--- QUESTIONS ---
#1 Using the obituary of Jim Lehrer, say whether each of the statements below agrees with it, answering yes or no and quoting the deciding words of the obituary: (a) Lehrer moderated 11 presidential debates between 1988 and 2012. (b) Lehrer underwent heart valve surgery in 1983. (c) Lehrer felt his best debate performance came in 2004, with George W. Bush and John Kerry.
#2 Carry the obituary of Jim Lehrer forward, writing the next part after its last sentence.

Jim Lehrer, host of ‘NewsHour’ and debate moderator, 85
NEW YORK » Jim Lehrer, longtime host of the nightly PBS “NewsHour” whose serious, sober demeanor made him the choice to moderate 11 presidential debates between 1988 and 2012, has died, PBS said Thursday. He was 85.
Lehrer died “peacefully in his sleep,” according to PBS. He had suffered a heart attack in 1983 and more recently, had undergone heart valve surgery in April 2008.
For Lehrer, and for his friend and longtime partner Robert MacNeil, broadcast journalism was a service, with public understanding of events and issues its primary goal.
“We both believed the American people were not as stupid as some of the folks publishing and programming for them believed,” Lehrer wrote in his 1992 memoir, “A Bus of My Own.”
“We were convinced they cared about the significant matters of human events. ... And we were certain they could and would hang in there more than 35 seconds for information about those subjects if given a chance.”
Tributes poured in from colleagues and watchers alike, including from Fox News’ Bret Baier, who called Lehrer “an inspiration to a whole generation of political journalists— including this one.” Dan Rather said “few approached their work with more equanimity and integrity than Jim Lehrer.” And Jake Tapper of CNN called Lehrer “a wonderful man and a superb journalist.” House Speaker Nancy Pelosi called him a “champion for truth and transparency.”
Many Americans knew him best for his role as debate moderator. For seven straight presidential elections, he was the sole journalist sitting across fromthe candidates for the first debate of the general election campaign. In 1996 and 2000, he moderated all of the debates — five of them— and a vice presidential contest. to boot.
He told The Associated Press in 2011 that his goal was to probe the candidates’ thinking and avoid “gotcha” questions. He felt his best debate performance was in 2004, with George W. Bush and John Kerry, not because of anything he did, but because the candidates were able to state their positions clearly.
“I didn’t get in the way,” said Lehrer, whose book “Tension City: Inside the Presidential Debates” told stories of his experiences. “Nobody was talking about what I did as a moderator. I didn’t become part of the story.”

--- Collected data entries ---
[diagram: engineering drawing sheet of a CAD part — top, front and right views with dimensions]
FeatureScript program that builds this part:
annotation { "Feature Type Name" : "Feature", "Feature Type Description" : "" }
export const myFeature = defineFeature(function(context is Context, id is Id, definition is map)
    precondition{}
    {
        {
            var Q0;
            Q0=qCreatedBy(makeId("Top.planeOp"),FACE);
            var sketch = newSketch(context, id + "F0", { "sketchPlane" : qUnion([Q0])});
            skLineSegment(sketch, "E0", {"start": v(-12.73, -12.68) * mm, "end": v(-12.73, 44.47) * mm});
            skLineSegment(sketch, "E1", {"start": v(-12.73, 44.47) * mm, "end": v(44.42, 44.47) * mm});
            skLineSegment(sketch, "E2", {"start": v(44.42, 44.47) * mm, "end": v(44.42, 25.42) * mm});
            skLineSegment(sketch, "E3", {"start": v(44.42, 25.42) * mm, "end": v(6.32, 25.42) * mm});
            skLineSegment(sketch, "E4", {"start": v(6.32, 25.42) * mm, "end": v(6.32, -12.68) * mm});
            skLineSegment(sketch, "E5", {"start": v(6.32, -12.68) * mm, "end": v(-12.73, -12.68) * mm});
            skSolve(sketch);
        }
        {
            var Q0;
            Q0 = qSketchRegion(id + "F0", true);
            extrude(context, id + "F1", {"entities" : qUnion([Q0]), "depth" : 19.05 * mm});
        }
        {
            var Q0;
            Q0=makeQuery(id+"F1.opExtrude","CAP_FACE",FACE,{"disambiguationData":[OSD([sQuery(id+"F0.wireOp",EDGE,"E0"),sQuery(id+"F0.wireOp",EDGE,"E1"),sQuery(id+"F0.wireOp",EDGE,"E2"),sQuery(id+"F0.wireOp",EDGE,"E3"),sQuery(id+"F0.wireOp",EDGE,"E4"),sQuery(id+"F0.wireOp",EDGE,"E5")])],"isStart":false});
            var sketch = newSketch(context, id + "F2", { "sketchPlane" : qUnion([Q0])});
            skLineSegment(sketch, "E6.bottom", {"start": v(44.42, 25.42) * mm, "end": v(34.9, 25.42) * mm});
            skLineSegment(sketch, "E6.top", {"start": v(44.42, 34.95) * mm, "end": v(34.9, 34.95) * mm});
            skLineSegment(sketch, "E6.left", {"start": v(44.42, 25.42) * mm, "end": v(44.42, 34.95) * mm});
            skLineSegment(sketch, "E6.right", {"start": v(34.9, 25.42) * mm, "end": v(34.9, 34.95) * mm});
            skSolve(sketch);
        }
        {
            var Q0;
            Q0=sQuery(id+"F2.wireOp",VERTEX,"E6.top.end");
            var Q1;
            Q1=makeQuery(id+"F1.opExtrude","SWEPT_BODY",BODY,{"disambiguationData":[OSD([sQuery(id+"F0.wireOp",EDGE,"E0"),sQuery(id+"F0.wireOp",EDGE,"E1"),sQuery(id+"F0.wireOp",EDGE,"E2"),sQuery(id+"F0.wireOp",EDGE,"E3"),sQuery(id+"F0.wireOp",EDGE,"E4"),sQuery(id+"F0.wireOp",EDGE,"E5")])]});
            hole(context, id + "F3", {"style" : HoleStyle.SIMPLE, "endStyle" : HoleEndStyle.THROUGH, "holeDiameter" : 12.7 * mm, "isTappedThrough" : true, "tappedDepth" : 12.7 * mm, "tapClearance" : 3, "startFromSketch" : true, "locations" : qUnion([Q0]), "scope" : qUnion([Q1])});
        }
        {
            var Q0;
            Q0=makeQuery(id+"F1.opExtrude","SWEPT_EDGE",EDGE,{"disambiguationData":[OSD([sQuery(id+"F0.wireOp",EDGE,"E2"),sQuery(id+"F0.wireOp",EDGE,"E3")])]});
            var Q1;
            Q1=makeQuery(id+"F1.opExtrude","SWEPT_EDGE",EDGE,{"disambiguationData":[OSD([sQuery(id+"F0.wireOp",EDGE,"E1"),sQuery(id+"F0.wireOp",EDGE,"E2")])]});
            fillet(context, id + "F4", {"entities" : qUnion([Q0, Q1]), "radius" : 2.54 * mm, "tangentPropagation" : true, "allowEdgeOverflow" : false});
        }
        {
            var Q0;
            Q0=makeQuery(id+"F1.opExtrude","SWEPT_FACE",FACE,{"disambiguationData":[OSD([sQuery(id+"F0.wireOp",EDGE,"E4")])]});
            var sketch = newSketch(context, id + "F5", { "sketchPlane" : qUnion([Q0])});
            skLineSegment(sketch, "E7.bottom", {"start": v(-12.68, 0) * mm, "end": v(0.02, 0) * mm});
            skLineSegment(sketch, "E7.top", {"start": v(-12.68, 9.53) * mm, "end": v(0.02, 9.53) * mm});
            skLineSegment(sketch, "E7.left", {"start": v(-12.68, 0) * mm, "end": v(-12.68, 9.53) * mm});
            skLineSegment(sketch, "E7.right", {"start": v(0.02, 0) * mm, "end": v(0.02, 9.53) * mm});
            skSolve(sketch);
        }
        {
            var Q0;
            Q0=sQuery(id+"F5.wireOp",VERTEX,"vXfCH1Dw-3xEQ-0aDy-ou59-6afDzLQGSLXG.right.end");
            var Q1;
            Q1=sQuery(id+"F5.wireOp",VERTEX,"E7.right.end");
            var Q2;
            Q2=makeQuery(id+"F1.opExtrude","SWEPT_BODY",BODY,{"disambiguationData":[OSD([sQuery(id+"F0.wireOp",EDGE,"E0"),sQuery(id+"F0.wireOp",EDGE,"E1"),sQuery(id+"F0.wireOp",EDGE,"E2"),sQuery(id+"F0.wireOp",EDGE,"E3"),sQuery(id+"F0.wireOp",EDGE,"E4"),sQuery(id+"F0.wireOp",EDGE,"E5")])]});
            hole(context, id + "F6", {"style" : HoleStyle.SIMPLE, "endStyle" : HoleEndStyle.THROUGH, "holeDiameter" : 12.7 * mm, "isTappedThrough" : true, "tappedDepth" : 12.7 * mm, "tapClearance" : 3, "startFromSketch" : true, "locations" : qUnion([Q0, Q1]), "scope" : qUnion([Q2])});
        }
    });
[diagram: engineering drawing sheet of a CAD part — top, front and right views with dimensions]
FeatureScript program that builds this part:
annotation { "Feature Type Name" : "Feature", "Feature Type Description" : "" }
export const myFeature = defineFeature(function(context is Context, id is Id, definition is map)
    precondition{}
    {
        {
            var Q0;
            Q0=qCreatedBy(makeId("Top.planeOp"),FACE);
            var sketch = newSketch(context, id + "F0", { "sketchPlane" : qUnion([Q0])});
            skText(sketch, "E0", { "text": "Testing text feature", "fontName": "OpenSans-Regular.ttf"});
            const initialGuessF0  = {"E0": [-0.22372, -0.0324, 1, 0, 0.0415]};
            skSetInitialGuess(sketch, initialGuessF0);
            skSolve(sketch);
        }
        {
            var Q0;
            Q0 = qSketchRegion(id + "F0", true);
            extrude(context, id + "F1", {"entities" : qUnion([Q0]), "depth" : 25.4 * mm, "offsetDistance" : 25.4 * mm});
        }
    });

--- SOLVED TASKS ---
#1
(a) Yes: "made him the choice to moderate 11 presidential debates between 1988 and 2012"
(b) No: "He had suffered a heart attack in 1983 and more recently, had undergone heart valve surgery in April 2008."
(c) Yes: "He felt his best debate performance was in 2004, with George W. Bush and John Kerry"

#2
He was lured out of retirement for his last debate in 2012 and it may have been a mistake; he received criticism that year for having too light a touch on the proceedings.
The half-hour “Robert MacNeil Report” began on PBS in 1975 with Lehrer as Washington correspondent. The two had already made names for themselves at the then-fledgling network through their work with the National Public Affairs Center for Television and its coverage of the Watergate hearings in 1973.
The nightly news broadcast, later retitled the “MacNeil-Lehrer Report,” became the nation’s first onehour TV news broadcast in 1983andwas then known as the “MacNeil-Lehrer NewsHour.” After MacNeil bowed out in 1995, it became “The News Hour with Jim Lehrer.”
“I’m heartbroken at the loss of someone who was central to my professional life, a mentor to me and someone whose friendship I’ve cherished for decades,” Judy Woodruff, anchor and managing editor of the PBS “NewsHour,” said in a statement.
Politics, international relations, economics, science, even developments in the arts were all given lengthy, detailed coverage in their show.
“When we expanded to the hour, it changed from being a supplement to an alternative,” Lehrer said in 1990. “Now we take the position that if you’re looking for a place to go every 24 hours and find out what’s happened and get some indepth treatment, we’re the place.”
Lehrer moderated his first presidential debate in 1988 and was a frequent consensus choice for the task in subsequent presidential contests. He likened the job to “walking down the blade of a knife.”
“Anybody who would say it’s just another TV show is a liar or a fool,” he once said. “I know how important it is, but it’s not about me. It’s what the candidates say that matters.”
He also anchored PBS coverage of inaugurations and conventions, dismissing criticism from other TV news organizations that the latter had become too scripted to yield much in the way of real news.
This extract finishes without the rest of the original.